Under tax reform, more people may take the standard deduction instead of itemizing because the standard deduction nearly doubled ($12,400 for single filers and $24,800 for married taxpayers filing jointly) and some tax deductions were either eliminated or reduced. In fact, TurboTax estimated and IRS confirmed that about 90% of taxpayers now claim the standard deduction instead of itemizing their tax deductions, up from about 70% before the new tax law.

Although more taxpayers will claim the standard deduction as a result of the changes, and the standard deduction will help lower your taxes, you may find that you can still itemize your deductions to get a bigger tax refund if you take a little time to gather some of your receipts. If you are close to the standard deduction thresholds, don’t forget about some additional expenses that may push you over the standard deduction. These expenses include qualified charitable contributions, casualty and theft losses if they are a result of a federally declared disaster, gambling losses up to gambling winnings and points paid on a new mortgage or refinanced home loan.

Claim the Friend or Relative You’ve Been Supporting

If you have been supporting your friend, significant other or relative, you may be able to claim him or her as a dependent. There are some rules regarding who qualifies, but the deduction is legitimate if your non-relative has lived with you the entire year (relatives don’t need to live with you), doesn’t provide more than half of his or her own support and didn’t earn more than $4,300 in taxable income in 2020. Although you can no longer claim the dependent exemption under tax reform, you can claim the other dependent credit for non-child dependents worth up to $500.

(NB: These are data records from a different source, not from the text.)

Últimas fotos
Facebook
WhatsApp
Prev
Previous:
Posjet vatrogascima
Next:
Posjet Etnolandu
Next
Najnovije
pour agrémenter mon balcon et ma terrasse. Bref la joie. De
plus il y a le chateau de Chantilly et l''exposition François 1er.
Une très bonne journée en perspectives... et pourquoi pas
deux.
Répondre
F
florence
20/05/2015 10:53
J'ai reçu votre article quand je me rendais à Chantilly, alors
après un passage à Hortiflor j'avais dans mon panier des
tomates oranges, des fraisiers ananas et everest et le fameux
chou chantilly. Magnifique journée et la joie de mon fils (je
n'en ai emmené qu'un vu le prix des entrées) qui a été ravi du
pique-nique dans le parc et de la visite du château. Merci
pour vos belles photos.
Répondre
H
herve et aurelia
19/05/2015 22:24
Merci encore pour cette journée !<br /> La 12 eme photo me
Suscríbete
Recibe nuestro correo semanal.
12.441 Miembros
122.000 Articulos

Take Above-the-Line Deductions If Eligible

Above-the-line tax deductions allow you to reduce your taxable income without itemizing. Examples include if you are a teacher and paid for your students’ school supplies including personal protective equipment, went back to school to land that promotion, paid alimony in 2020 (if your divorce was final before 2019), pay self-employment tax, paid student loan interest, contribute to your IRA or had unreimbursed moving expenses if you are active-duty military. The reduction to your taxable income may also help you get a bigger advanced premium tax credit if you received assistance to help pay for insurance in the health insurance marketplace.

Don’t Forget About Refundable Tax Credits

A tax credit is a dollar-for-dollar reduction of the tax you owe, and a refundable tax credit will allow you to have a credit beyond your tax liability. The earned income tax credit is worth up to $6,660 for a family with three or more children. One out of five taxpayers who are eligible for the credit fails to claim it, according to the IRS. Some taxpayers miss this valuable credit because they are newly qualified due to changes in their income. Or they chose not to file their taxes if their income is below the IRS income-filing threshold ($12,400 if you’re single or $24,800 if you’re married filing jointly).

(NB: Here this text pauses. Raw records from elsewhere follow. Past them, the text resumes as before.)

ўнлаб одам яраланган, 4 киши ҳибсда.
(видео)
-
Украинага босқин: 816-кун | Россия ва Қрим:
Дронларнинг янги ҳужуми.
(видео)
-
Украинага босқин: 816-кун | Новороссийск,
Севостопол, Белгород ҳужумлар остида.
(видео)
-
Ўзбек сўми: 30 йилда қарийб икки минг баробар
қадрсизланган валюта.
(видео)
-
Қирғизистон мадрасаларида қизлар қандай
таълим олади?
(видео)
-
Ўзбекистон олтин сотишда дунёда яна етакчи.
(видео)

Contribute to Your Retirement to Get Multiple Benefits

You have until the filing deadline to make a 2020 contribution to your IRA and reap the benefits of a tax deduction of up to $6,000 ($7,000 if you are 50 or older). In addition to this deduction, you may qualify for the saver’s credit. This is the only time the IRS allows you to double-dip. The IRS gives you an additional credit of up to $1,000 ($2,000 for married filing jointly) if you contribute to your retirement.